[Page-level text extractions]
|---|

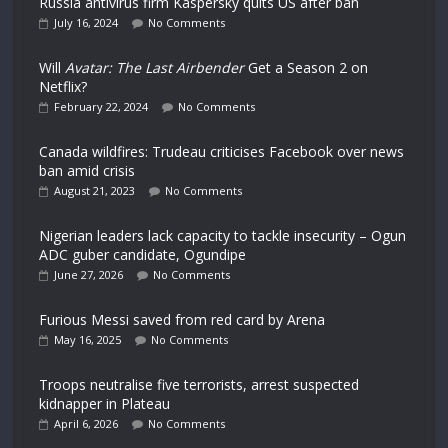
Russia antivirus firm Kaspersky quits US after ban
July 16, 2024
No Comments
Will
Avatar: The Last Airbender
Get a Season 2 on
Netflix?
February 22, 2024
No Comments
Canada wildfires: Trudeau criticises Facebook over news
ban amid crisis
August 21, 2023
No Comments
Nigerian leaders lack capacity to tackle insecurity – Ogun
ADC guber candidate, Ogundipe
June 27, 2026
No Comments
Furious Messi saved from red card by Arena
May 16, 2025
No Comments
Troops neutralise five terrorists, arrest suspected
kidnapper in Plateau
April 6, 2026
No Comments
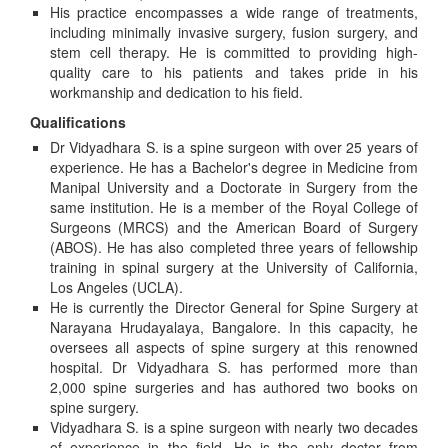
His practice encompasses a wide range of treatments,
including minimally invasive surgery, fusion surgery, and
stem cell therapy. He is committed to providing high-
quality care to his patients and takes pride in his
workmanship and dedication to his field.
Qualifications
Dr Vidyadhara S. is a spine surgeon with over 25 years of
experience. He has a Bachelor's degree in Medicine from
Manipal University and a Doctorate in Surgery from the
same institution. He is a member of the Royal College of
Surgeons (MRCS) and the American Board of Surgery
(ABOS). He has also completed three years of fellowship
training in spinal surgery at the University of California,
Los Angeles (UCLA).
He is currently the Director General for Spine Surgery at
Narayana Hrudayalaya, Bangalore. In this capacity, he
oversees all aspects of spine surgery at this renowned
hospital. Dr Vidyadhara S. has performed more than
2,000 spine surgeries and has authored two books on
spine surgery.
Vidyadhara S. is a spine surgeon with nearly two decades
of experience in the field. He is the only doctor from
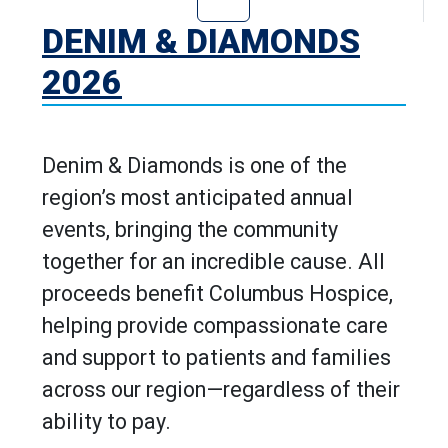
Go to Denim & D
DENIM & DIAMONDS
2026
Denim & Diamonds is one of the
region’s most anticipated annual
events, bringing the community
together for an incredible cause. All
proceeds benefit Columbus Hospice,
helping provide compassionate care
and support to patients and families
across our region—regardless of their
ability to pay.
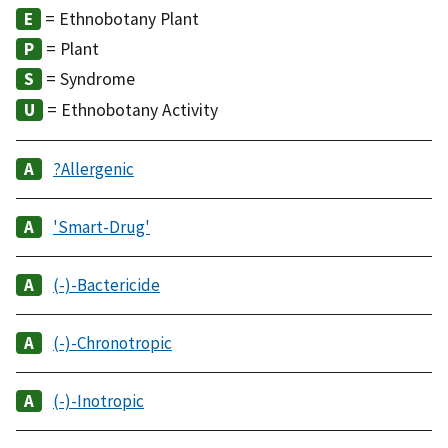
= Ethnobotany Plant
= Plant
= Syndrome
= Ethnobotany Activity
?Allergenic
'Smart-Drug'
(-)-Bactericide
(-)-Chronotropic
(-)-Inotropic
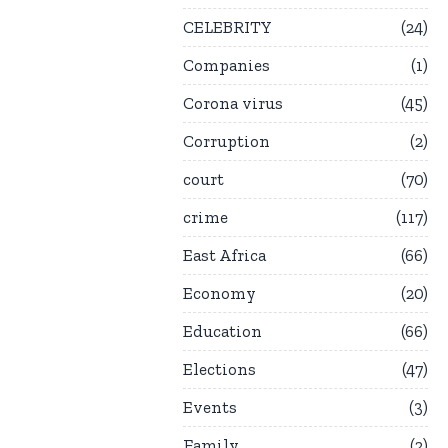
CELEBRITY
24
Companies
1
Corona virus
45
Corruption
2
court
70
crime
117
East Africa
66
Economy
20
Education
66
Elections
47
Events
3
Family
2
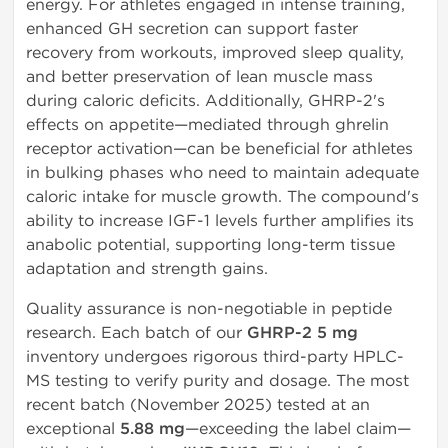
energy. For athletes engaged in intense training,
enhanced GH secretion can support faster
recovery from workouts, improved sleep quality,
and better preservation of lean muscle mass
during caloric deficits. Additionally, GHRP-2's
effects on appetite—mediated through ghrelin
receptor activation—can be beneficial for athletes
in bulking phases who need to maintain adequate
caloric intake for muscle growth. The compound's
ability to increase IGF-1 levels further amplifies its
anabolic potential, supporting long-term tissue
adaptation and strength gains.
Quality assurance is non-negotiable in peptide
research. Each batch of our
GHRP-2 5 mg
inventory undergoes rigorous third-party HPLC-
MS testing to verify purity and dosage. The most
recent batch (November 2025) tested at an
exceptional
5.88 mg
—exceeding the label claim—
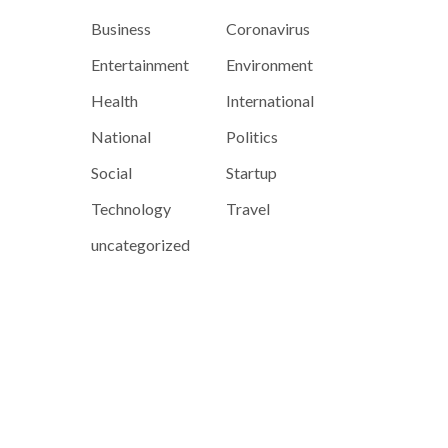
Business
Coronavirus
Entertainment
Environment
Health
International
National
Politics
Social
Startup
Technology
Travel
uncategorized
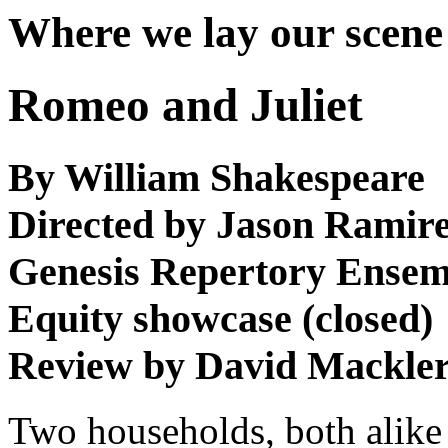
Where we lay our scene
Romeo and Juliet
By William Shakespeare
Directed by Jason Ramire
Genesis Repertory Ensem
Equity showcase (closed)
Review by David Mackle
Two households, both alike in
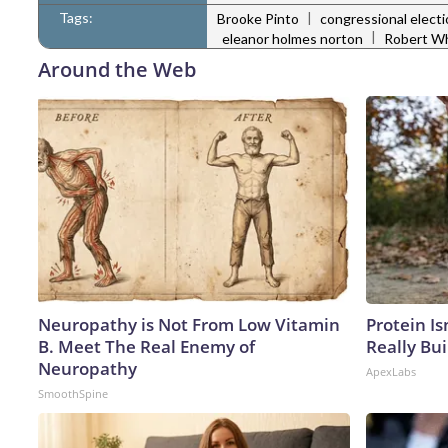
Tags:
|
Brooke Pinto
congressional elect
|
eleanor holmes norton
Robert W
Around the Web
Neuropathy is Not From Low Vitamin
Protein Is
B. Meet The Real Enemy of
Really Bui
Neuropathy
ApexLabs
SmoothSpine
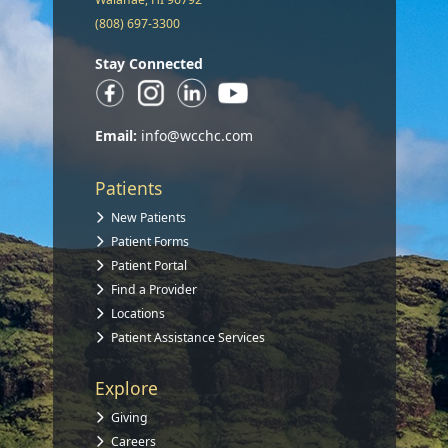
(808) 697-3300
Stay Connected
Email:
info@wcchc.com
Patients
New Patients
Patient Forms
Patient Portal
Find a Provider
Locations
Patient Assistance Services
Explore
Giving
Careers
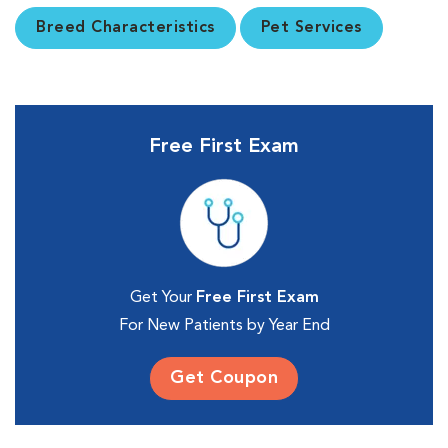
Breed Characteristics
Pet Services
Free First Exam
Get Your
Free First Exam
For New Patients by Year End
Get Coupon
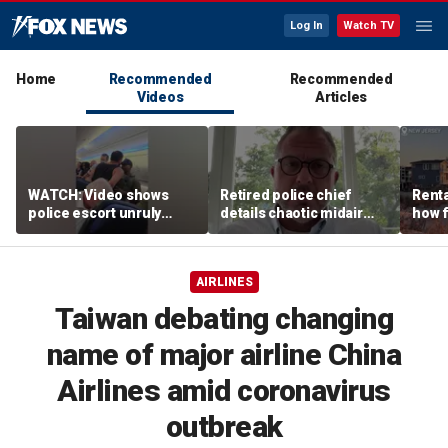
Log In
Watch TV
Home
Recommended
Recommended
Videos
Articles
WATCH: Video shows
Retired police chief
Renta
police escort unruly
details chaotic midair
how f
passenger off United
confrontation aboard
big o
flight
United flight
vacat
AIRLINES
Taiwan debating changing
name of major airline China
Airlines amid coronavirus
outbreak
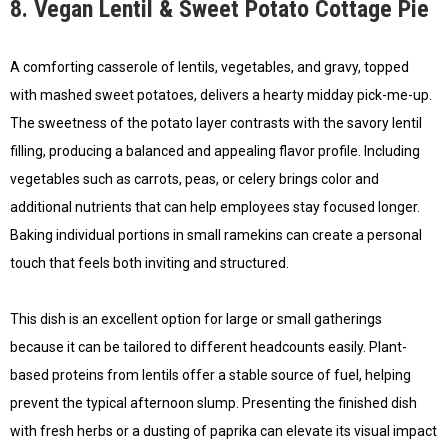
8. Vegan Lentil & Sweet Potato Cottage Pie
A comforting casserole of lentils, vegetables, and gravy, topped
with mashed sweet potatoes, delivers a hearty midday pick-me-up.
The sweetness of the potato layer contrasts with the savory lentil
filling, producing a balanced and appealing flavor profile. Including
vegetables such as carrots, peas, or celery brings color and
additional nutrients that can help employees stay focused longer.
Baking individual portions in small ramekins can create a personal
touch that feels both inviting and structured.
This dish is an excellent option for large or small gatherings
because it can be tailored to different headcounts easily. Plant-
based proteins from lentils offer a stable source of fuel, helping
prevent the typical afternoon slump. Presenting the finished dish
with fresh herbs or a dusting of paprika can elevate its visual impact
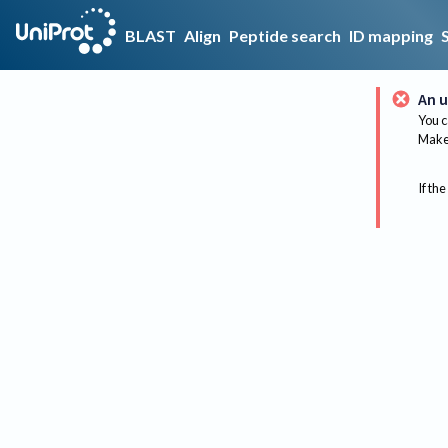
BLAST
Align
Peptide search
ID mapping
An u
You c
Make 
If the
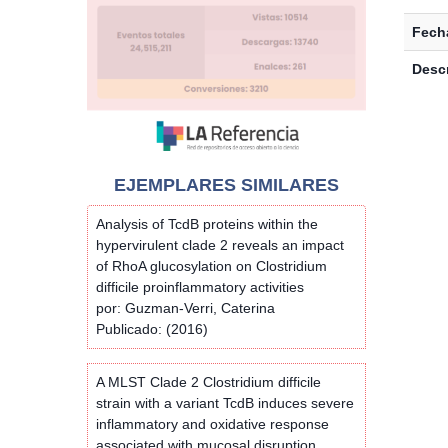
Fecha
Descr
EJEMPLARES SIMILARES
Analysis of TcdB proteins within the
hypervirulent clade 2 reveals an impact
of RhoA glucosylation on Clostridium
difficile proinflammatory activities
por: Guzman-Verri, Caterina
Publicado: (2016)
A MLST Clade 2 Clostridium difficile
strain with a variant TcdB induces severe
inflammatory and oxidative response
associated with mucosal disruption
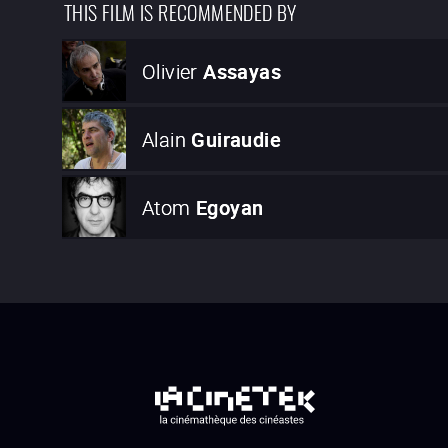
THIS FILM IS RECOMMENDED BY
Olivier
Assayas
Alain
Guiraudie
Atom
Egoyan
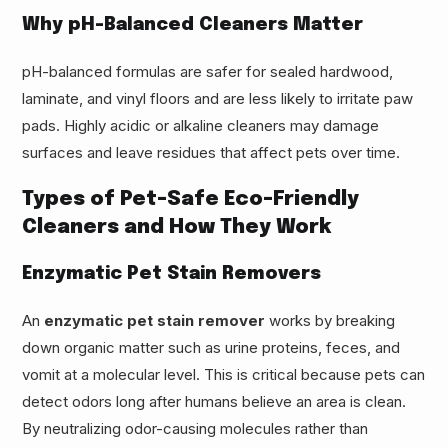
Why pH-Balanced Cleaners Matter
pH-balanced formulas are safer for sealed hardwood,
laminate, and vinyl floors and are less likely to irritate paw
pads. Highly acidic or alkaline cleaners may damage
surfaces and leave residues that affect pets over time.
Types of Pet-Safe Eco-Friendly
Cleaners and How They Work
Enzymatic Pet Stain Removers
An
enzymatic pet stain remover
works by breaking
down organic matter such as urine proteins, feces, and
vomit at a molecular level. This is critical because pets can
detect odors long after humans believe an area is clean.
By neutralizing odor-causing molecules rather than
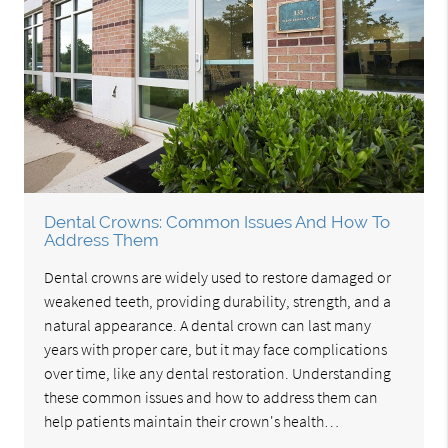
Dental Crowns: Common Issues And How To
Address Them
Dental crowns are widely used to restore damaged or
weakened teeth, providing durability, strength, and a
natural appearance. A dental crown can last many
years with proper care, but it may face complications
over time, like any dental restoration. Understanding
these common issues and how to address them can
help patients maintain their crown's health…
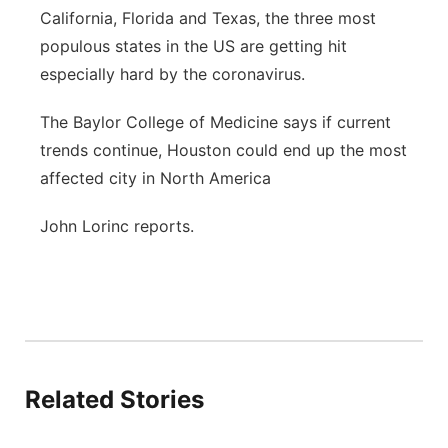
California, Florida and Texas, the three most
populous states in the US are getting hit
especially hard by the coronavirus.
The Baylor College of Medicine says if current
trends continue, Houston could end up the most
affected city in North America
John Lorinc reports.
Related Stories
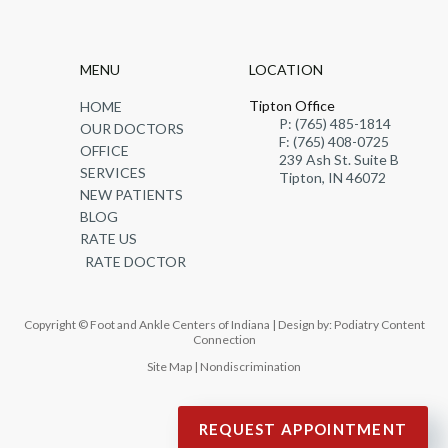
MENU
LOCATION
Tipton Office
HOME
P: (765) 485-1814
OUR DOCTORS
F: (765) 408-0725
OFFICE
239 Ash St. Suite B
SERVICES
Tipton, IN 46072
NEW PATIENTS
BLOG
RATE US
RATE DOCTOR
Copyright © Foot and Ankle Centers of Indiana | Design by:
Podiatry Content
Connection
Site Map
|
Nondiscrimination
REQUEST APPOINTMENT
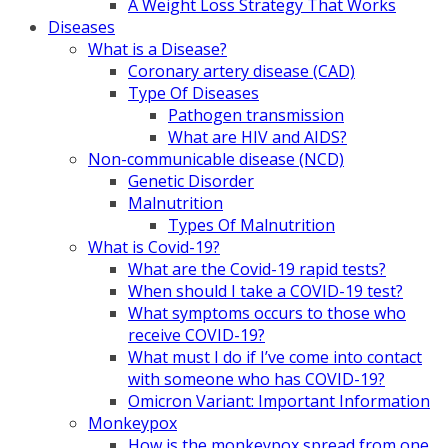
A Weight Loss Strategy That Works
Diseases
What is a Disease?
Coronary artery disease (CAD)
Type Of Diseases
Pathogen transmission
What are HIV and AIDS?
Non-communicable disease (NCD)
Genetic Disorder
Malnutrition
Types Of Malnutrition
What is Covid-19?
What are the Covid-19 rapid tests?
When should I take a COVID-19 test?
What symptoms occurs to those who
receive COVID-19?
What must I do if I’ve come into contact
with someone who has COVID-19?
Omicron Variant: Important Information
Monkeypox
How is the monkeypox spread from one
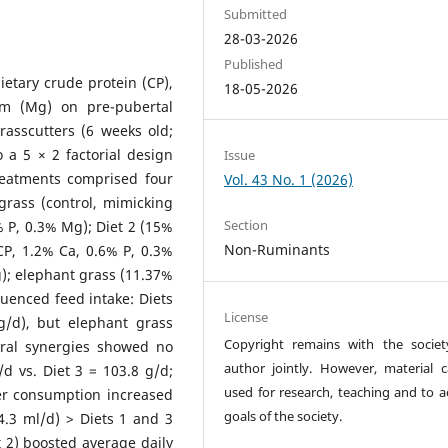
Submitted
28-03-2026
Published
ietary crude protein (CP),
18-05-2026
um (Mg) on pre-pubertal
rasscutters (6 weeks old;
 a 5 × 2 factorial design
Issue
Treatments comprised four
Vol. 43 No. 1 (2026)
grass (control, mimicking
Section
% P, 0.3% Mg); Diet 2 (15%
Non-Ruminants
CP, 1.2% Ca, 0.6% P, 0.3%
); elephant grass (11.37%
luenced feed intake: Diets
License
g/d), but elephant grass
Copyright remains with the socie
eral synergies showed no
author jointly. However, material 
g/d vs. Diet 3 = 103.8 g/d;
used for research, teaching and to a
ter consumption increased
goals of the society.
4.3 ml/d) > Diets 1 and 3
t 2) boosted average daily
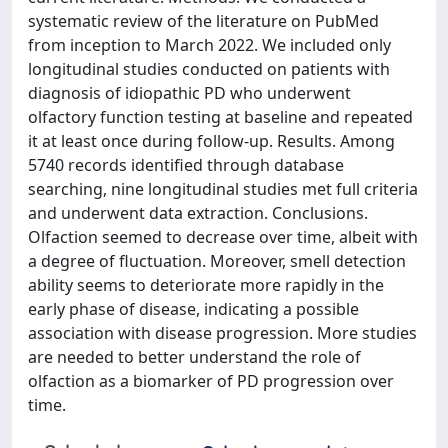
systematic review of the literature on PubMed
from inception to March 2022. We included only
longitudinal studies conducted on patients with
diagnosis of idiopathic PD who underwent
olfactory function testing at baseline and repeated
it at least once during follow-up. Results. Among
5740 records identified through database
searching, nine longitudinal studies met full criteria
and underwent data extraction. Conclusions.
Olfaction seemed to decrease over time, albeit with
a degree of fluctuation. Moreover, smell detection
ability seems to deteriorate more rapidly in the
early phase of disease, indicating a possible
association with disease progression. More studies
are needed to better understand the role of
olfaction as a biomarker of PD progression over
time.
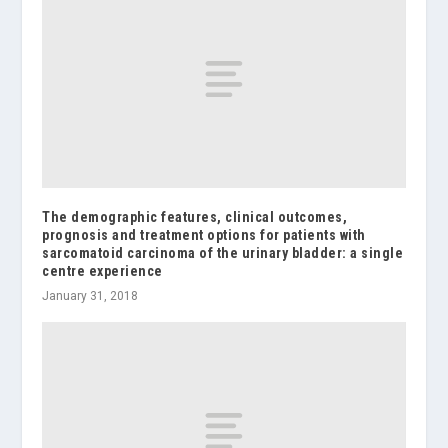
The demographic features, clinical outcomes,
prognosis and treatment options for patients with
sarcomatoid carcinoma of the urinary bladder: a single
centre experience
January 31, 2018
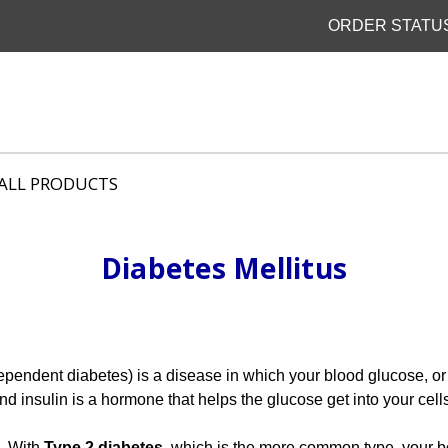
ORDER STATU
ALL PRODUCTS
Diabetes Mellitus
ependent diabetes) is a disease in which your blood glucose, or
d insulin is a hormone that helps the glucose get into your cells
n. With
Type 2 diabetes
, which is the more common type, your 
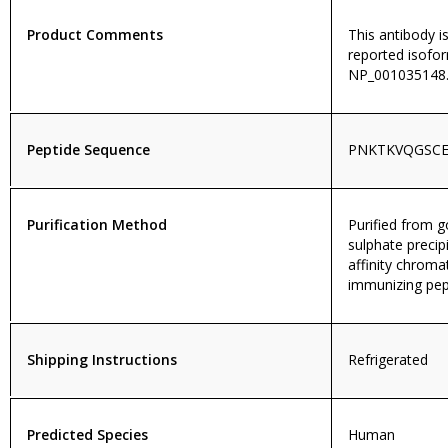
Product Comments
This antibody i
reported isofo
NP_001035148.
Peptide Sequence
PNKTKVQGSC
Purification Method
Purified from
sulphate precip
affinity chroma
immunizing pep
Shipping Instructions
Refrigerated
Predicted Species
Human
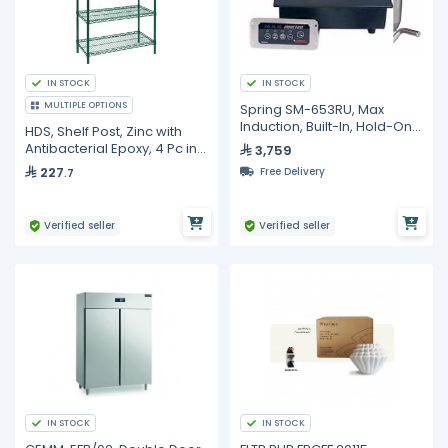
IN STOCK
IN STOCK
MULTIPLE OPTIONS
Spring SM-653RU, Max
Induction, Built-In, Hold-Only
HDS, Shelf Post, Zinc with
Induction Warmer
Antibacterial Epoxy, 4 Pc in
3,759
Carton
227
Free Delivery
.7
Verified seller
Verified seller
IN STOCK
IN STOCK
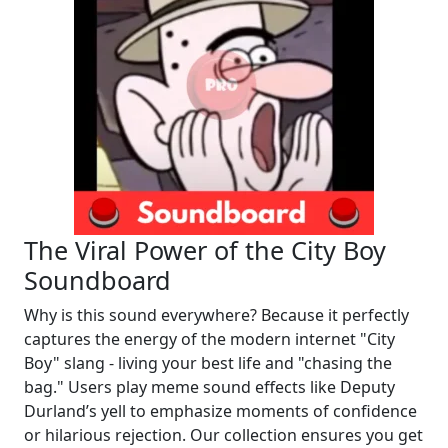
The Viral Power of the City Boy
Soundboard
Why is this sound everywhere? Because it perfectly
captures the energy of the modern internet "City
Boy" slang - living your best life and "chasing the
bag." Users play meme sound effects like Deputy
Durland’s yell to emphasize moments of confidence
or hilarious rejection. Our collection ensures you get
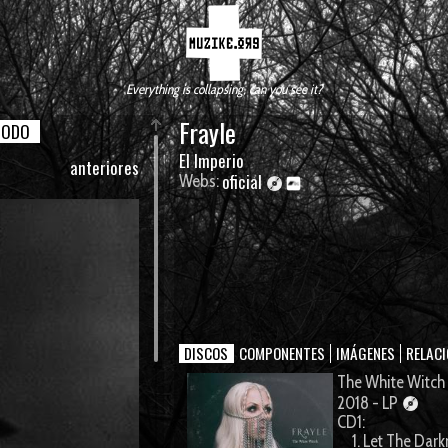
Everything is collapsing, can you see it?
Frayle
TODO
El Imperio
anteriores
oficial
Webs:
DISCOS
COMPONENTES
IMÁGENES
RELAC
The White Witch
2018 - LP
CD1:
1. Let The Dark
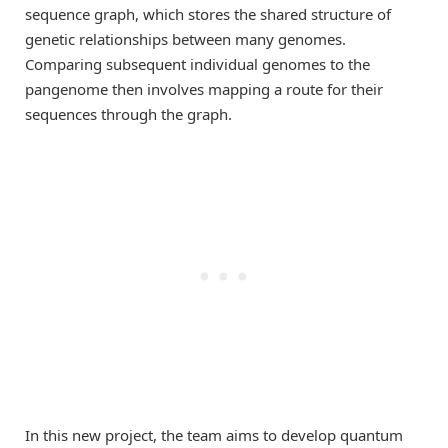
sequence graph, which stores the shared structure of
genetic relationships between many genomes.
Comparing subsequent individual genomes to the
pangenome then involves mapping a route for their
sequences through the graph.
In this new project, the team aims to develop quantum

|---|

# Task instructions:
Take the records above and return, word for word, only the lines that fall from the line with "Vol. 43 No. 1 (2026)" to the line with "ter consumption increased", both of them included.

# Solution to this exercise:
Vol. 43 No. 1 (2026)
grass (control, mimicking
Section
% P, 0.3% Mg); Diet 2 (15%
Non-Ruminants
CP, 1.2% Ca, 0.6% P, 0.3%
); elephant grass (11.37%
luenced feed intake: Diets
License
g/d), but elephant grass
Copyright remains with the socie
eral synergies showed no
author jointly. However, material 
g/d vs. Diet 3 = 103.8 g/d;
used for research, teaching and to a
ter consumption increased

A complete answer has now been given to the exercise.